Stretching Your Free-Explore Preschool Centers: Inexpensive Add-Ons that Extend Interest

It's happened to the best of teachers.  You set out a new and exciting free-explore center for your students - let's say a new sensory table.  When you first open it, it's all the rage.  Your students crowd the center, excited for a turn to play there.  They ooh and ahh about all the discoveries they find there.  But then, after a week or so, you notice the the visitors at that center are dwindling.  Many days it stands unvisited, all of its sensory splendor going un-sensed.

What's a teacher to do?  Center items like the objects in a sensory table can be time-consuming to change frequently.  Plus, it can be expensive to fill a sensory table well, and most teachers can't afford to change them out too frequently.  As a result, you find yourself looking for ways to "stretch" these centers and find ways to extend your students' interest (and learning) in and from them.

Obviously, you could just change out one or two small items in the mix to make it more interesting, but I find one of the easiest and cost-effective ways way to extend learning in many of my centers is through containers.  I have found that adding different types of small buckets, boxes, or even cups sudden provoke a renewed interest in a center.  Most times, the center finds some new life in these containers, which are not just another type of object, but instead promote new ways to play and learn.  These new ways are the skills of sorting, classifying, quantifying and plain arranging and rearranging.  For example, in my fall Sensory table, the Little People might decide sort the fall flowers into one container and the fall berries into another.   They might sort the containers out by color among two friends, and each friend gets to fill their own group of containers up.  I even had one Little Person today insist on stacking up the cups in a pattern today at the end of Center time, although I'm guessing that this was more of an avoidance (of cleaning up) tactic than it was a compulsory need to create a pattern.

-.-.-

** DIRECTIVES **
1. Reproduce the part of the passage on preschool centers between "It's happened to" and "and from them.", inclusive.
2. In the listing, take the lines from the one holding "Give the start" through the end of the listing, inclusive, and rewrite them with "Wednesday" changed to "Thursday" and nothing else altered. Return only those lines.
The passage on preschool centers has no connection to the listing.

-.-.-

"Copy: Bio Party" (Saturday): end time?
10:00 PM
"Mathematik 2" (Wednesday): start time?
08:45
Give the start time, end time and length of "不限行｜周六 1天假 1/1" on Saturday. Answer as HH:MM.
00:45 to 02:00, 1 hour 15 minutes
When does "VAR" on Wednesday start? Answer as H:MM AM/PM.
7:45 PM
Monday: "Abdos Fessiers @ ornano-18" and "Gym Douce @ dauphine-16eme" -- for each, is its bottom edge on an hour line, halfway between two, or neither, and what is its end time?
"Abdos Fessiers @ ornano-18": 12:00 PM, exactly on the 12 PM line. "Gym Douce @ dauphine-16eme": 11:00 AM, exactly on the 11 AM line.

-.-.-

** PER-TASK OUTPUTS **
1.
It's happened to the best of teachers.  You set out a new and exciting free-explore center for your students - let's say a new sensory table.  When you first open it, it's all the rage.  Your students crowd the center, excited for a turn to play there.  They ooh and ahh about all the discoveries they find there.  But then, after a week or so, you notice the the visitors at that center are dwindling.  Many days it stands unvisited, all of its sensory splendor going un-sensed.

What's a teacher to do?  Center items like the objects in a sensory table can be time-consuming to change frequently.  Plus, it can be expensive to fill a sensory table well, and most teachers can't afford to change them out too frequently.  As a result, you find yourself looking for ways to "stretch" these centers and find ways to extend your students' interest (and learning) in and from them.

2.
Give the start time, end time and length of "不限行｜周六 1天假 1/1" on Saturday. Answer as HH:MM.
00:45 to 02:00, 1 hour 15 minutes
When does "VAR" on Thursday start? Answer as H:MM AM/PM.
7:45 PM
Monday: "Abdos Fessiers @ ornano-18" and "Gym Douce @ dauphine-16eme" -- for each, is its bottom edge on an hour line, halfway between two, or neither, and what is its end time?
"Abdos Fessiers @ ornano-18": 12:00 PM, exactly on the 12 PM line. "Gym Douce @ dauphine-16eme": 11:00 AM, exactly on the 11 AM line.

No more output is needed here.